Charlie is echoing (recall) Quentin Skinner's idea that in doing history of philosophy we encounter “alien problems.” Among professional philosopher's the idea was made famous by Bernard Williams’s advocacy that history of “philosophy . . . can help us in reviving a sense of strangeness or questionability about our own philosophical assumptions.” I'll take Charlie's word for it that he is reflexive enough to find his own place strange after visiting foreign lands. I doubt, in fact, that this is a common response. If another place is, indeed, found strange or unsettling, one has a tendency to revel in one's own culture's purported superiority. This is, of course, not the only response to travel. As it happened, when I visited Charlie in Logan, Utah, I adored it; undoubtedly I have projected some charm onto it. Even disaster tourists (recall), don't end up being humbled by the suffering they encounter--rather, they end up feeling good about their own lives.
I do not deny that there is a special kind of receptivity that Charlie possesses and is characterizing in the quoted passage; but most of us require, I suspect, skilled mentors and guides to end up with a deep sympathy with those with whom one disagrees. Neither Descartes nor Spinoza, for example, exhibit such sympathy themselves--they are both notorious ungenerous to those with whom they disagree (e.g., Descartes on Hobbes; Spinoza claims that Descartes dreams with open eyes!) Their arrogance can, in fact, be off-putting (if it does not amuse).
It is bad marketing for the history of philosophy to say that it generates "philosophical humbling." True philosophy is difficult enough in the present (don't be fooled by the bravura performances of some hot-shot); we really do not need to read dead philosophers to be humbled. Each one of us can look into our own soul, and discover the despair and anxiety accompanying our philosophical efforts. We all know that nearly all of what is published today by even the leading professional philosophers will not endure beyond the latest fashion.
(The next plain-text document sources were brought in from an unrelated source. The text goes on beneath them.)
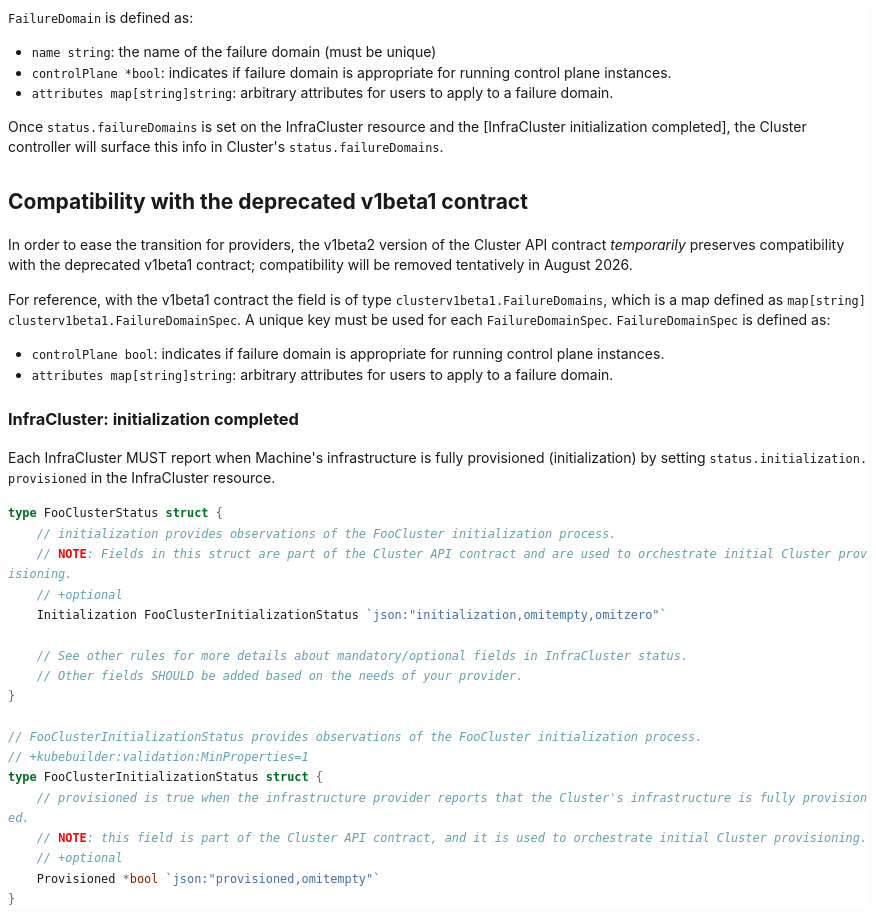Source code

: `FailureDomain` is defined as:
- `name string`: the name of the failure domain (must be unique)
- `controlPlane *bool`: indicates if failure domain is appropriate for running control plane instances.
- `attributes map[string]string`: arbitrary attributes for users to apply to a failure domain.

Once `status.failureDomains` is set on the InfraCluster resource and the [InfraCluster initialization completed],
the Cluster controller will surface this info in Cluster's `status.failureDomains`.

<aside class="note warning">

<h1>Compatibility with the deprecated v1beta1 contract</h1>

In order to ease the transition for providers, the v1beta2 version of the Cluster API contract _temporarily_
preserves compatibility with the deprecated v1beta1 contract; compatibility will be removed tentatively in August 2026.

For reference, with the v1beta1 contract the field is of type `clusterv1beta1.FailureDomains`, which is a map defined as 
`map[string]clusterv1beta1.FailureDomainSpec`. A unique key must be used for each `FailureDomainSpec`.
`FailureDomainSpec` is defined as:
- `controlPlane bool`: indicates if failure domain is appropriate for running control plane instances.
- `attributes map[string]string`: arbitrary attributes for users to apply to a failure domain.

</aside>

### InfraCluster: initialization completed

Each InfraCluster MUST report when Machine's infrastructure is fully provisioned (initialization) by setting
`status.initialization.provisioned` in the InfraCluster resource.

```go
type FooClusterStatus struct {
    // initialization provides observations of the FooCluster initialization process.
    // NOTE: Fields in this struct are part of the Cluster API contract and are used to orchestrate initial Cluster provisioning.
    // +optional
    Initialization FooClusterInitializationStatus `json:"initialization,omitempty,omitzero"`
    
    // See other rules for more details about mandatory/optional fields in InfraCluster status.
    // Other fields SHOULD be added based on the needs of your provider.
}

// FooClusterInitializationStatus provides observations of the FooCluster initialization process.
// +kubebuilder:validation:MinProperties=1
type FooClusterInitializationStatus struct {
	// provisioned is true when the infrastructure provider reports that the Cluster's infrastructure is fully provisioned.
	// NOTE: this field is part of the Cluster API contract, and it is used to orchestrate initial Cluster provisioning.
	// +optional
	Provisioned *bool `json:"provisioned,omitempty"`
}
```


[All resources: Scope]: #all-resources-scope
[All resources: `TypeMeta` and `ObjectMeta`field]: #all-resources-typemeta-and-objectmeta-field
[All resources: `APIVersion` field value]: #all-resources-apiversion-field-value
[aggregation label]: https://kubernetes.io/docs/reference/access-authn-authz/rbac/#aggregated-clusterroles
[Kubernetes API Deprecation Policy]: https://kubernetes.io/docs/reference/using-api/deprecation-policy/
[InfraCluster, InfraClusterList resource definition]: #infracluster-infraclusterlist-resource-definition
[InfraCluster: control plane endpoint]: #infracluster-control-plane-endpoint
[InfraCluster: failure domains]: #infracluster-failure-domains
[InfraCluster: initialization completed]: #infracluster-initialization-completed
[Improving status in CAPI resources]: https://github.com/kubernetes-sigs/cluster-api/blob/main/docs/proposals/20240916-improve-status-in-CAPI-resources.md
[InfraCluster: conditions]: #infracluster-conditions
[Kubernetes API Conventions]: https://github.com/kubernetes/community/blob/master/contributors/devel/sig-architecture/api-conventions.md#typical-status-properties
[InfraCluster: terminal failures]: #infracluster-terminal-failures
[InfraClusterTemplate, InfraClusterTemplateList resource definition]: #infraclustertemplate-infraclustertemplatelist-resource-definition
[Externally managed infrastructure]: #externally-managed-infrastructure
[externally managed infrastructure proposal]: https://github.com/kubernetes-sigs/cluster-api/blob/main/docs/proposals/20210203-externally-managed-cluster-infrastructure.md
[Multi tenancy]: #multi-tenancy
[Support running multiple instances of the same provider]: ../../core/support-multiple-instances.md
[Clusterctl support]: #clusterctl-support
[clusterctl provider contract]: clusterctl.md
[implementation best practices]: ../best-practices.md
[infrastructure Provider Security Guidance]: ../security-guidelines.md
[InfraCluster: pausing]: #infracluster-pausing
[Cluster API v1.11 migration notes]: ../migrations/v1.10-to-v1.11.md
We do not need more reminder that triviality and insignificance may catch up on our efforts every second.
The original philosophical impulse to turn to history is to understand how we got into our present predicament (recall). So, the sense of strangeness precedes the visit to the past. But, of course, there can be many other motives to study the history of philosophy. Here I report that I derive a selfish, albeit expansive pleasure from reading philosophers of the past (men and women), whose thoughts are complex yet acute; they inspire in me a desire to emulate and to enlarge my scope--sometimes they promote in me a desire to vindicate (especially when they are unjustly ignored). If they touch me with their ideas and arguments and thereby infiltrate my writings, I feel like they go on existing and -- with a nod to Spinoza -- become eternal.
*I like emphasizing that one can get to climb the highest peaks of philosophy in one's first semester.